Liv ducks under the counter and searches in the back of the cabinet. Finally, she pulls out a bag of Cool Ranch Doritos and hands it to Ava.
“Focking goddess!” Ava shouts.
“Where did that come from?” I ask.
“I put it there last time I worked. I forgot about it till just now.”
“You are so weird,” I say.
“You are so brilliant,” Ava
says. She rips open the bag and dips a chip in her cookie dough ice cream. “Ohhhhhhh. This is—” She takes another bite. “I just—ohhhhh.”
We laugh. “Nice cheese-gasm.”
She moans. “You do not know what you’re missing.”
I steal a Dorito and try it. It’s kind of incredible. “Uncle Bob totally needs to invent a Doritos ice cream.”
“Absofockinglutely!”
We eat and laugh and talk and gossip and it’s fun. But somehow it’s not enough anymore. I think of last weekend and feel … restless, itchy.
When we’re finished with our cones, Quinn elbows Sasha. “You want to show them what you made?”
“Oh right! I forgot I put it in the trunk.” Sasha runs outside.
“What is it?”
Bella grins. “Just wait.”
Sasha hauls a giant shopping bag into the shack.

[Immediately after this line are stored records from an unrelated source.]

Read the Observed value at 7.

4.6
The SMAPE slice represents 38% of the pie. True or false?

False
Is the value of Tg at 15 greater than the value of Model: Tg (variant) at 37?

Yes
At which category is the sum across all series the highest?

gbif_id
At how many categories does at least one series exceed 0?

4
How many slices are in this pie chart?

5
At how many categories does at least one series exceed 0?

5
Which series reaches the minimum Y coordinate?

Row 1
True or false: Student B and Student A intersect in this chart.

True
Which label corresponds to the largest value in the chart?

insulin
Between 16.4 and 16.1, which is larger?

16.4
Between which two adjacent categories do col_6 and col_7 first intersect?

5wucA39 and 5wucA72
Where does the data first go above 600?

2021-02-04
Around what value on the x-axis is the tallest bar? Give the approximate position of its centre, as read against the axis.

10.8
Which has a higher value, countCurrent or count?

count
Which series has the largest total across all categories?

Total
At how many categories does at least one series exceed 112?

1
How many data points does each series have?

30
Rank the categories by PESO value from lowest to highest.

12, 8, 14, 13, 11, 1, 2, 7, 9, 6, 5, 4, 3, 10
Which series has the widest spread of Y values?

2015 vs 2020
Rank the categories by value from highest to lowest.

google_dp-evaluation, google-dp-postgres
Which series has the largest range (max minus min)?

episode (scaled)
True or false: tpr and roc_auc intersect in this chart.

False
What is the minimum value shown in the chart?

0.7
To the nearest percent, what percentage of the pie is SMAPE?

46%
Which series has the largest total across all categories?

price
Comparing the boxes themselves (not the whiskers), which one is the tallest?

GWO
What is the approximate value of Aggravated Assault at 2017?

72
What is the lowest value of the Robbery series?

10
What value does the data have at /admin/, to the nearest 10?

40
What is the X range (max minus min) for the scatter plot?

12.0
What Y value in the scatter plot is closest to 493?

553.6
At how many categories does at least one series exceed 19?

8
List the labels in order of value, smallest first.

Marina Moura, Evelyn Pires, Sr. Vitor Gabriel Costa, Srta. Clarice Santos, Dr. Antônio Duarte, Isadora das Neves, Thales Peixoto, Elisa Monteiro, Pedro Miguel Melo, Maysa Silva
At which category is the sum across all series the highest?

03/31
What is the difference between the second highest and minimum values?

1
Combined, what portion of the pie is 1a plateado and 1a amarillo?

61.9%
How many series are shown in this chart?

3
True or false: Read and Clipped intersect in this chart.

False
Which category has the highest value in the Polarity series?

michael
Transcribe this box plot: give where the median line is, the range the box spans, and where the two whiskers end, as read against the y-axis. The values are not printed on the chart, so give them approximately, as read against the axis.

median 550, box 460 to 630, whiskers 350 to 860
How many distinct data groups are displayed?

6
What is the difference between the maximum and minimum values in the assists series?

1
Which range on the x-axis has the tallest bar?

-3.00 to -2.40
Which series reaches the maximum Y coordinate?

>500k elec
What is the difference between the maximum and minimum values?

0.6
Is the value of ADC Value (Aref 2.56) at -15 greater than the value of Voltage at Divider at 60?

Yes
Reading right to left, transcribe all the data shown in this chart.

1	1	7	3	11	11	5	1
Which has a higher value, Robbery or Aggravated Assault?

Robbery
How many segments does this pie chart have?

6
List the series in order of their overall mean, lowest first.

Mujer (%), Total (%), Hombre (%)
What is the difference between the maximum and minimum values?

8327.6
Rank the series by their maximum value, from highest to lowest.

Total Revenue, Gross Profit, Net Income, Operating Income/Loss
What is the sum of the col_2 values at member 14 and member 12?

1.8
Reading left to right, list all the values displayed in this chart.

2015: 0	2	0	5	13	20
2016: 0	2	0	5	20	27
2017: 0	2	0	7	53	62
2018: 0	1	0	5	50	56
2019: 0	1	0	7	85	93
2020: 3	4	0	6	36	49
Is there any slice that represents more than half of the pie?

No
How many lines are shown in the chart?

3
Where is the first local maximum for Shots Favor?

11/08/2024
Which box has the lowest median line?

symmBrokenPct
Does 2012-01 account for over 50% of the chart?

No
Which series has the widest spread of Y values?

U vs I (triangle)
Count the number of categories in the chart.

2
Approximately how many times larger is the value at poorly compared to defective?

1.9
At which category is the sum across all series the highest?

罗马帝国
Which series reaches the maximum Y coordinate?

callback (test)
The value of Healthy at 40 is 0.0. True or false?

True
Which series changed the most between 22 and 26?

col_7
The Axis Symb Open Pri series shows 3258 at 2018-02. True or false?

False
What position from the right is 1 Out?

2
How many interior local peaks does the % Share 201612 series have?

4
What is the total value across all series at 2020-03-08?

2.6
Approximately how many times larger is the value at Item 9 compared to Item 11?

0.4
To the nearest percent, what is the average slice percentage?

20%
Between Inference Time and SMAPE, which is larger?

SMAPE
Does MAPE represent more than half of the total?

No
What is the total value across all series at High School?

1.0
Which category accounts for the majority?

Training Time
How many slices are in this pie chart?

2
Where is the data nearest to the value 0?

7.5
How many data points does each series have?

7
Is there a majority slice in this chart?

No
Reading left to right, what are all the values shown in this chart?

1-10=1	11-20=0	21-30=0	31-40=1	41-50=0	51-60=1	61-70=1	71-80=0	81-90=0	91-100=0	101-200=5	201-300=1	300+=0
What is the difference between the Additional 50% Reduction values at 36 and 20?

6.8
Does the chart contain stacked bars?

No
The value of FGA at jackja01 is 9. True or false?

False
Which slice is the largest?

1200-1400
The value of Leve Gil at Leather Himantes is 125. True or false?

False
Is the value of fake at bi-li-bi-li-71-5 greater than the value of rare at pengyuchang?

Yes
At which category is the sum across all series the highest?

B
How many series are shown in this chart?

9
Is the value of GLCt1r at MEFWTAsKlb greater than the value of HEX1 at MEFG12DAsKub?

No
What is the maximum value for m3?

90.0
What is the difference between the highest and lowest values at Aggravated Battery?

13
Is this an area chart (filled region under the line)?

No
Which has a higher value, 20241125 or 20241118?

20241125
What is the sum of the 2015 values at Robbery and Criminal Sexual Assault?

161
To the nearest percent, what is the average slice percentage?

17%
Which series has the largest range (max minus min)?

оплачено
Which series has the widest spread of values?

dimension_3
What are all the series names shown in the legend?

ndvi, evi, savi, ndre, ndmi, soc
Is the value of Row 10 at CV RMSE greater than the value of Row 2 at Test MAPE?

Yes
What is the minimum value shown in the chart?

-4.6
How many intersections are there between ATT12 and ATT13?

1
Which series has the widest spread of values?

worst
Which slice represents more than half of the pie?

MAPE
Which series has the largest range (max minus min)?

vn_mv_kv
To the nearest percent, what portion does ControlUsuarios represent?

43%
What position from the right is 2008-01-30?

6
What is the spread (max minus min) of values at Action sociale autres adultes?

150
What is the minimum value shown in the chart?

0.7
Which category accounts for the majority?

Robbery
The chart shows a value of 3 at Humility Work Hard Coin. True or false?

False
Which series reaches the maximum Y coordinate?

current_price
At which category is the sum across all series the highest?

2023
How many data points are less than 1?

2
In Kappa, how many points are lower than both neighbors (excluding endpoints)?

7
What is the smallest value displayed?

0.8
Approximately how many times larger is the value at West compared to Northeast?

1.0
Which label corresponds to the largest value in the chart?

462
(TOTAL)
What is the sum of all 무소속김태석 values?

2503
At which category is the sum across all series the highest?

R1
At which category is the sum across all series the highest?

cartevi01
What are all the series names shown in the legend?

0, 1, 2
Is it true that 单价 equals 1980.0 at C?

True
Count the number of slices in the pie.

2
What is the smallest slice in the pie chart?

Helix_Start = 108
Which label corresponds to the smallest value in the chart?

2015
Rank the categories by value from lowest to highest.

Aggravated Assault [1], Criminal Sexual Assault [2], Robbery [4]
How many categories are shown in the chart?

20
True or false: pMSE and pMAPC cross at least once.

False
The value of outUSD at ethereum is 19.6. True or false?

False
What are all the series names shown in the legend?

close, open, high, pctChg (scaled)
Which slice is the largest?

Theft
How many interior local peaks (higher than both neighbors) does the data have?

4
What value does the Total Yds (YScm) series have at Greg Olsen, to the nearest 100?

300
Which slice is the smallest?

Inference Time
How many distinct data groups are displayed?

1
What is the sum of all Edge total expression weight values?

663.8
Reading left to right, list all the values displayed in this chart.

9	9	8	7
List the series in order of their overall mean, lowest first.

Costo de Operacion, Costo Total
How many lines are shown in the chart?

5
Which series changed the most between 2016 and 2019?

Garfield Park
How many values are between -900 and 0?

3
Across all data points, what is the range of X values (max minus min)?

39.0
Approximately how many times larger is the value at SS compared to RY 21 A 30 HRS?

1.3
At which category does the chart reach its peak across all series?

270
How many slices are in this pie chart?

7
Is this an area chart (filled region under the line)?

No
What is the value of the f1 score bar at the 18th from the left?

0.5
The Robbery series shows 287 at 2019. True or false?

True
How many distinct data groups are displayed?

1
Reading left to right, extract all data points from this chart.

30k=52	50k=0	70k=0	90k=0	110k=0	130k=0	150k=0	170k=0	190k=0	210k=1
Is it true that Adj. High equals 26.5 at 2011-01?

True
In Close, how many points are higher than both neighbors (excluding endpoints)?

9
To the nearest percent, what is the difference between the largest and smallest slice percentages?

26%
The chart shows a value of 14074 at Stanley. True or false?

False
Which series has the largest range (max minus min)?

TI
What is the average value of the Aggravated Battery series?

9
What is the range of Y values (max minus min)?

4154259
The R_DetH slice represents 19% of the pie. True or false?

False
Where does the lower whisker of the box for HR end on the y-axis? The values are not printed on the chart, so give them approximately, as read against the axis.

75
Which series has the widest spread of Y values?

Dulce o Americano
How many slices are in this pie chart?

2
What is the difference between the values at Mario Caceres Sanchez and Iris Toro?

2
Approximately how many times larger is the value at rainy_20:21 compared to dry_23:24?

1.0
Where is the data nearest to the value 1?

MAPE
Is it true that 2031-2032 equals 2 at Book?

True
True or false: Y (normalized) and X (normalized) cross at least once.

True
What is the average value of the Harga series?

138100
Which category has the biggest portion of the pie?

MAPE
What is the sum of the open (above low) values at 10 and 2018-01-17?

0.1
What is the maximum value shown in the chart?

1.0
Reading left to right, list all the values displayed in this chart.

“I made us something. And”—Sasha looks at Dylan—“you’re not allowed to make fun of it.”
Dylan holds up her hands. But honestly, nobody can really make fun of Sasha. She’s probably made of unicorns and stardust.
Sasha tosses black bits of fabric at us. I unfold mine and see that it’s a kind of hood: light and airy. We all put ours on; they’re cut and sewn so that the hood is loose and long in the back to cover our hair but fitted in the front so only our eyes peek out, like a better version of a ski mask. And since the fabric is thin, we can breathe just fine.
“You’re a genius,” Kiara says. Sasha blushes.
Thanks to Sasha, we have the perfect disguise for our midnight missions.
I feel so grateful for these girls and this thing we’re doing—whatever it is.
“Well,” Nikki says. “Are we just going to sit around and play dress up or are we going to put these things to the test?”
We all look at one another, and the inside of this ice cream shack has never felt so alive.
“There are always people in the Old Cemetery,” Cristina says.
TWENTY-TWO
THE CEMETERY IS DRAPED IN shadows and we hush our voices as we near. The lights from the street don’t reach far beyond the gates, but splashes of moonlight filter through the scattered trees to the graves below.